(Work to do):
1 - Reproduce the passage of the forum thread about nails in a water line starting at "## Redliz75 (Jun" and ending at "plumber or electrician!".
2 - Write what follows in the forum thread about nails in a water line, picking up after its final sentence.

(Excerpt):
# Nails in Water Line



## JMK (Jul 7, 2011)

I recently received a letter from an attorney seeking payment for water damage to a home where I installed the new plumbing. The work was done almost 6 years ago. A plumbing permit was obtained and all work passed inspection. The damage to the home was caused by 2 finishing nails that struck the water line. The leak apparently started while they were out of town for a few days and caused $118,000.00 in damages (according to the homeowner). I have general liability insurance but don't want to claim this damage as I'm sure it will cause my premium to go up. Has anyone here ever encountered a situation like this? Or does anyone have an opinion on who should be held responsible?


----------



## BrandConst (May 9, 2011)

Either hand it to the your insurance and let them hash it out or hash it out yourself. the last thing I would worry about in this situation is your premium. There's a reason why we have insurance, use it. It sounds like the home owners insurance is subrogating against you, wheter it's your fault or not, you'll still be named in the suit. Sound like a hard case for them, theres no way for them to prove that place hasnt been remodeled in the past 6 years. I've seen nails last a while in pvc but not 6 years.


----------



## Redliz75 (Jun 23, 2011)

BrandConst said:


> Either hand it to the your insurance and let them hash it out or hash it out yourself. the last thing I would worry about in this situation is your premium. There's a reason why we have insurance, use it. It sounds like the home owners insurance is subrogating against you, wheter it's your fault or not, you'll still be named in the suit. Sound like a hard case for them, theres no way for them to prove that place hasnt been remodeled in the past 6 years. I've seen nails last a while in pvc but not 6 years.



He sould not hash it out himself. There may be fine print that voids his policy if he does so. If he tries it himself, he may do damage to his case. Let the insurance co. handle it. They are the ones on the hook and have attorneys who know what to do. Plumbers should not play attorney and attorneys should not play plumber or electrician!

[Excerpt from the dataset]
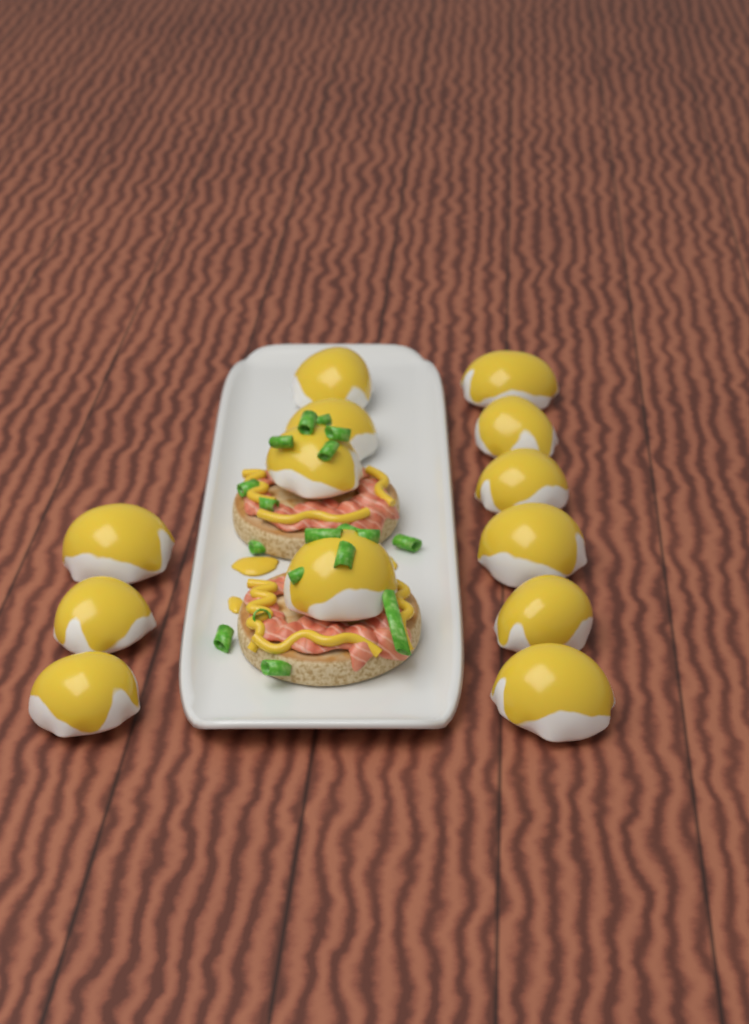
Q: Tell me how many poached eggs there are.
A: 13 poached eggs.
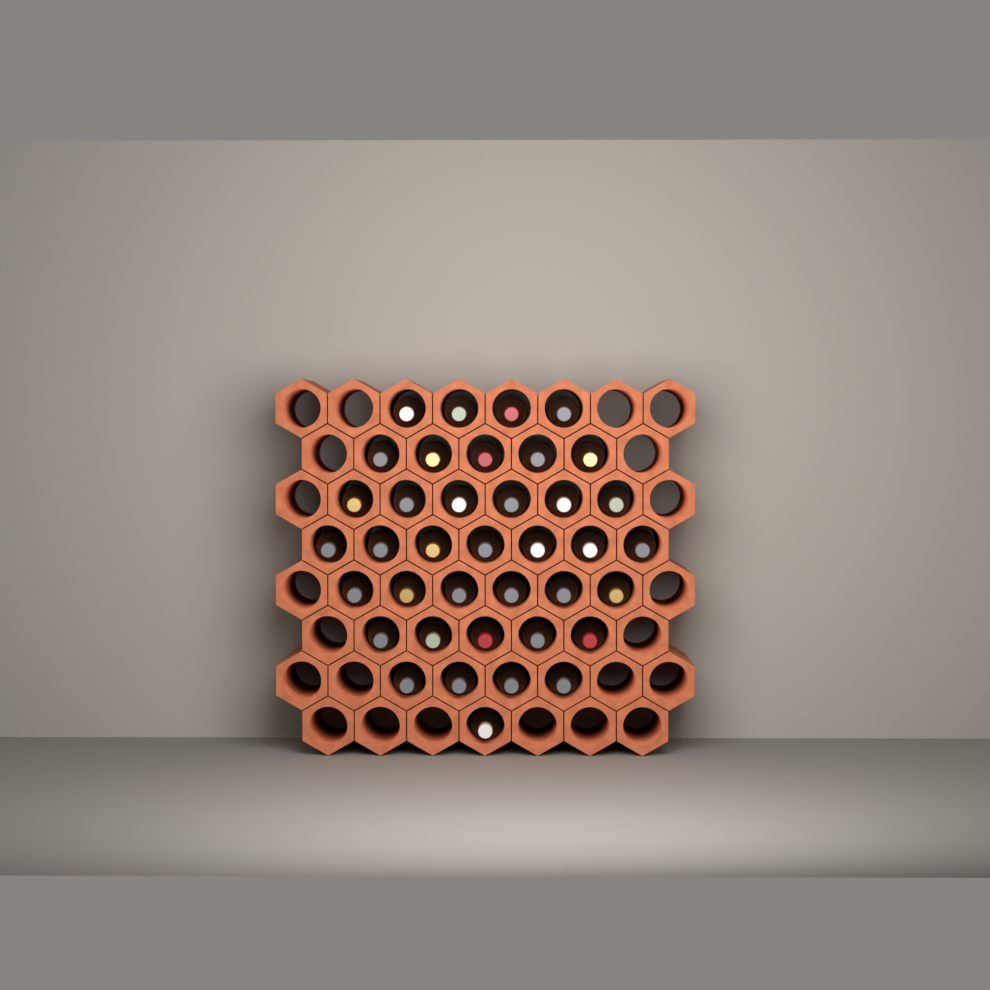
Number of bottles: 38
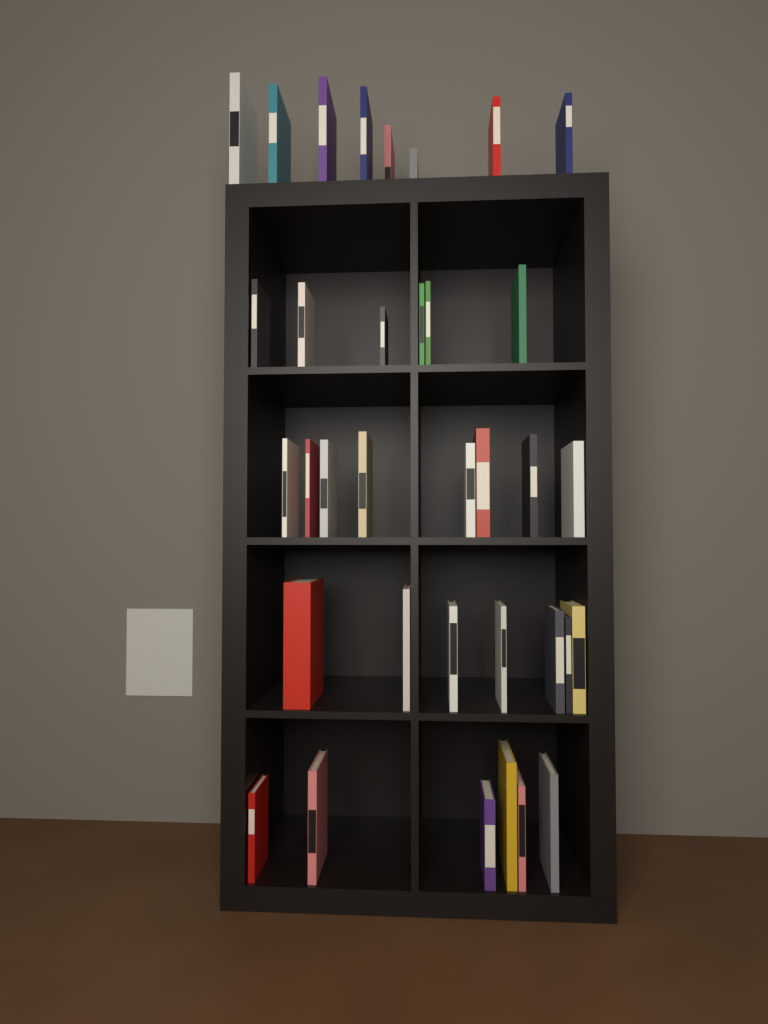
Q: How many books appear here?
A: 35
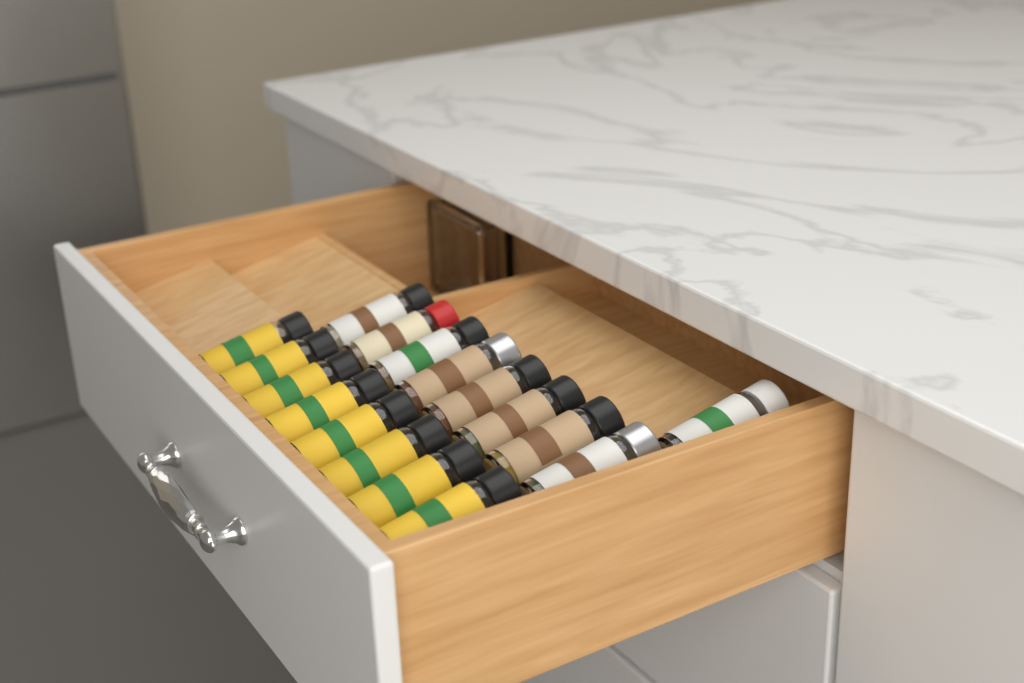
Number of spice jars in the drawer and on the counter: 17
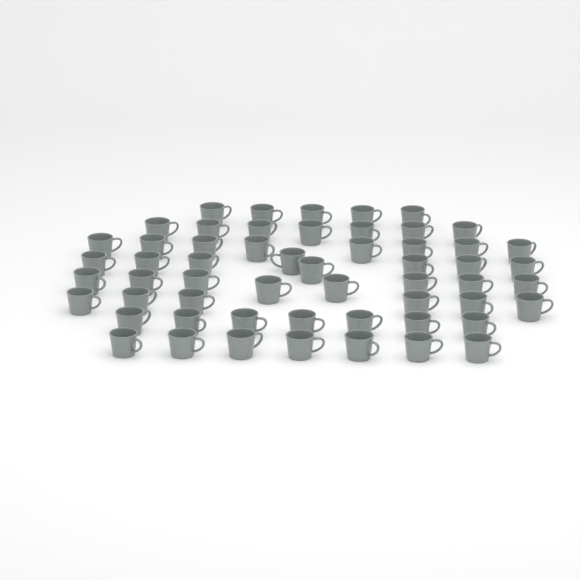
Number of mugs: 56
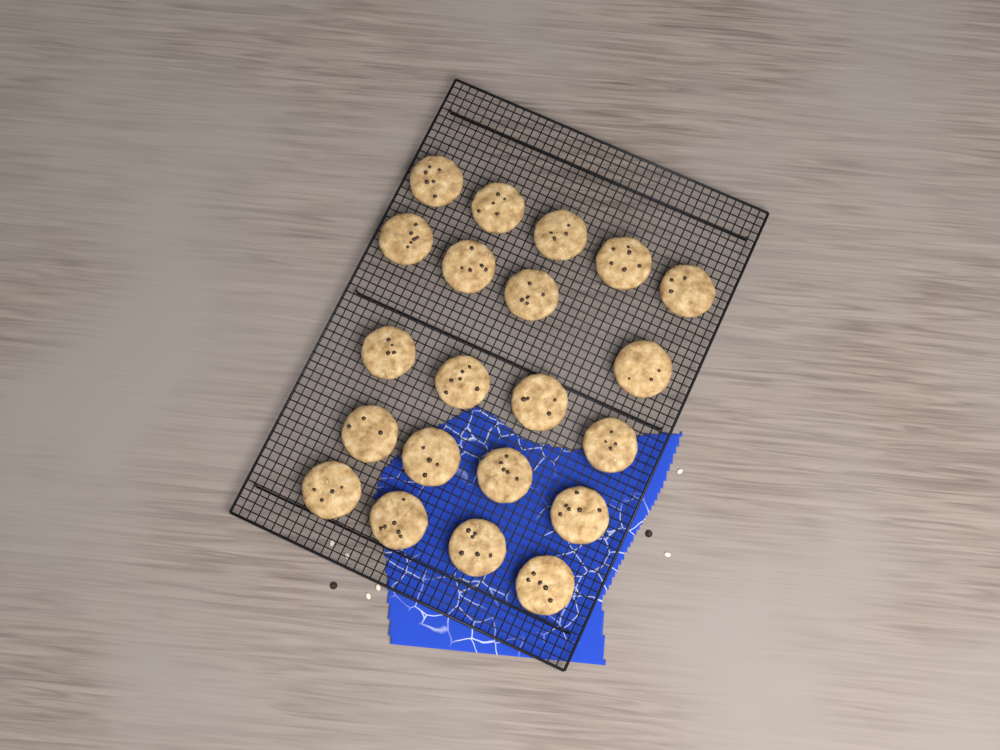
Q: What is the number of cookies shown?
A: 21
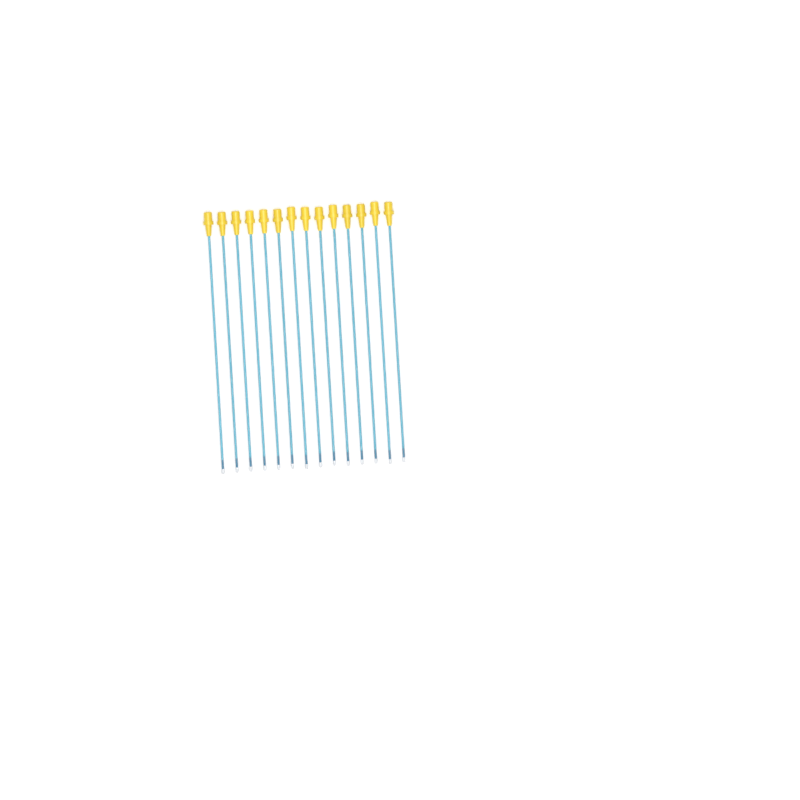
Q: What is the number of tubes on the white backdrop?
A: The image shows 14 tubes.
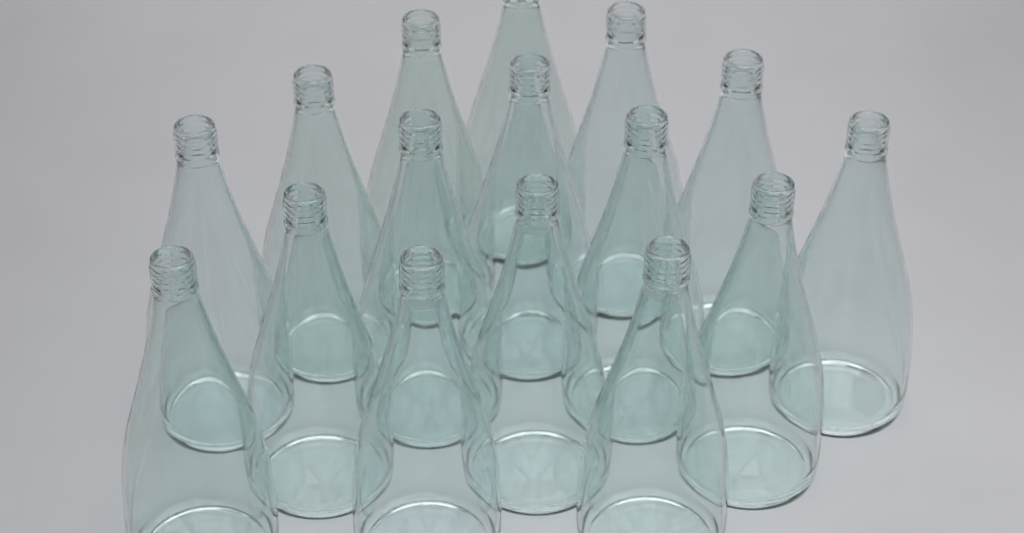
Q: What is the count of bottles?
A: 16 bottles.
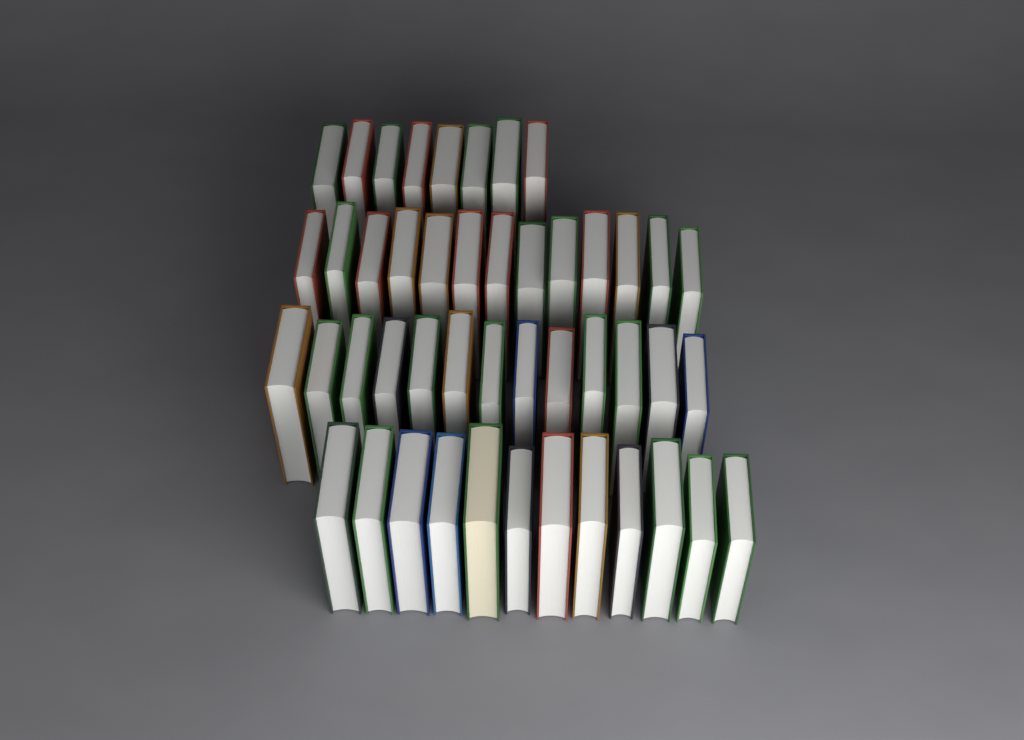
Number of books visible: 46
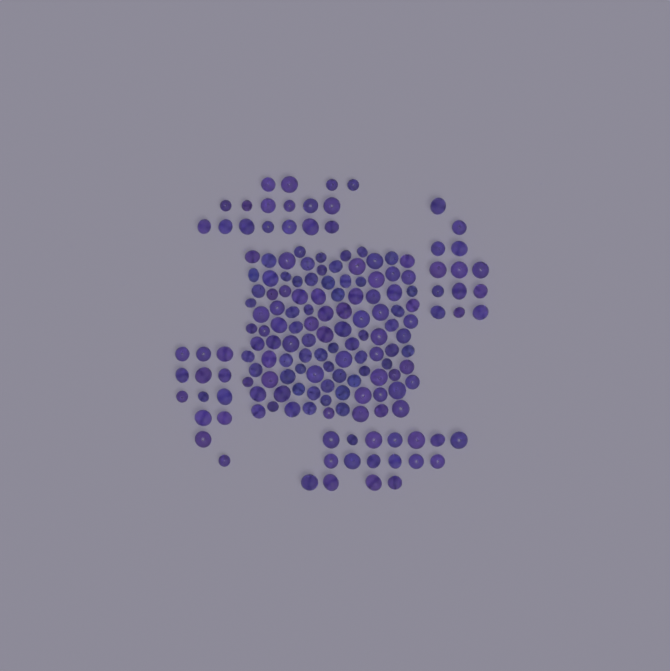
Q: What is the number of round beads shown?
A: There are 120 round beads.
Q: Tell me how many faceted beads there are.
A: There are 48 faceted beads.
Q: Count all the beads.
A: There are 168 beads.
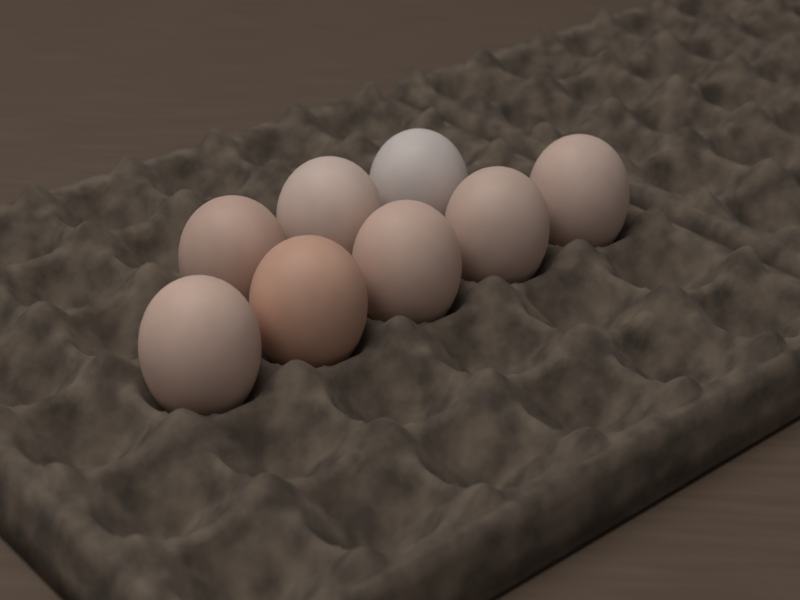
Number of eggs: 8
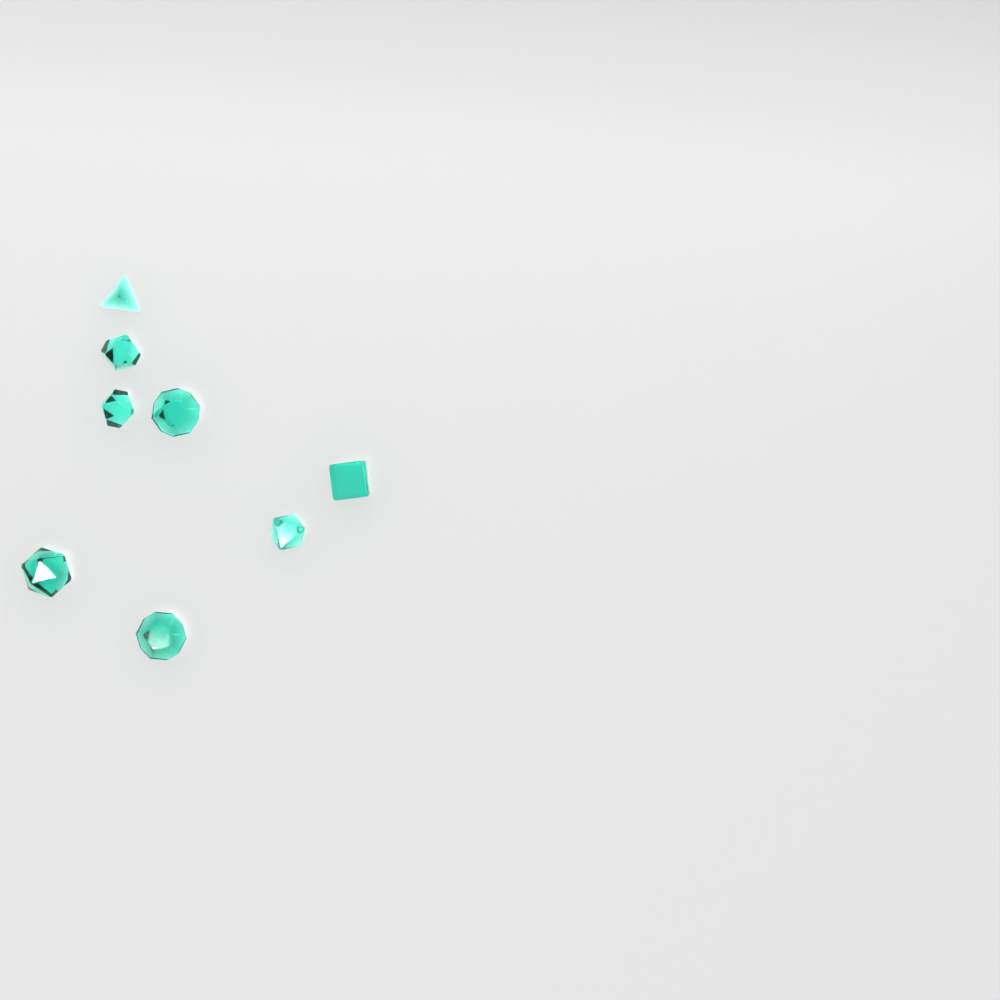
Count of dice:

(Answer list):
1 -
## Redliz75 (Jun 23, 2011)

BrandConst said:


> Either hand it to the your insurance and let them hash it out or hash it out yourself. the last thing I would worry about in this situation is your premium. There's a reason why we have insurance, use it. It sounds like the home owners insurance is subrogating against you, wheter it's your fault or not, you'll still be named in the suit. Sound like a hard case for them, theres no way for them to prove that place hasnt been remodeled in the past 6 years. I've seen nails last a while in pvc but not 6 years.



He sould not hash it out himself. There may be fine print that voids his policy if he does so. If he tries it himself, he may do damage to his case. Let the insurance co. handle it. They are the ones on the hook and have attorneys who know what to do. Plumbers should not play attorney and attorneys should not play plumber or electrician!

2 -
----------



## catfish (Jul 19, 2007)

As long as the plumbing was installed with guards and properly inspected I see no way this can come back on you.
Finish nails? The trim man did it. He must be out of business for them to come after the plumber.
But I would say let the insurance company hash it out between themselves.


----------



## thom (Nov 3, 2006)

Yes, I'd send it to the insurance company. I doubt that finish nails in the pipe is your problem but, let the insurance company deal with it. You are obligated to inform them anyway.


----------



## JMK (Jul 7, 2011)

I just sent over all the paperwork (permits, inspection reports, etc.) to my insurance. I guess I'm going to let them handle it. I definitely don't want my premium to go up, but I feel like the homeowner's insurance company is barking up the wrong tree and I don't want my insurance paying for something that isn't my fault. And I'm betting that the trim guy doesn't have insurance. Oh well, I suppose they'll do whatever they think is cheapest. And I agree with you on the nails in pvc sometimes taking years to start leaking. Seen that happen a hundred times.


----------



## JMK (Jul 7, 2011)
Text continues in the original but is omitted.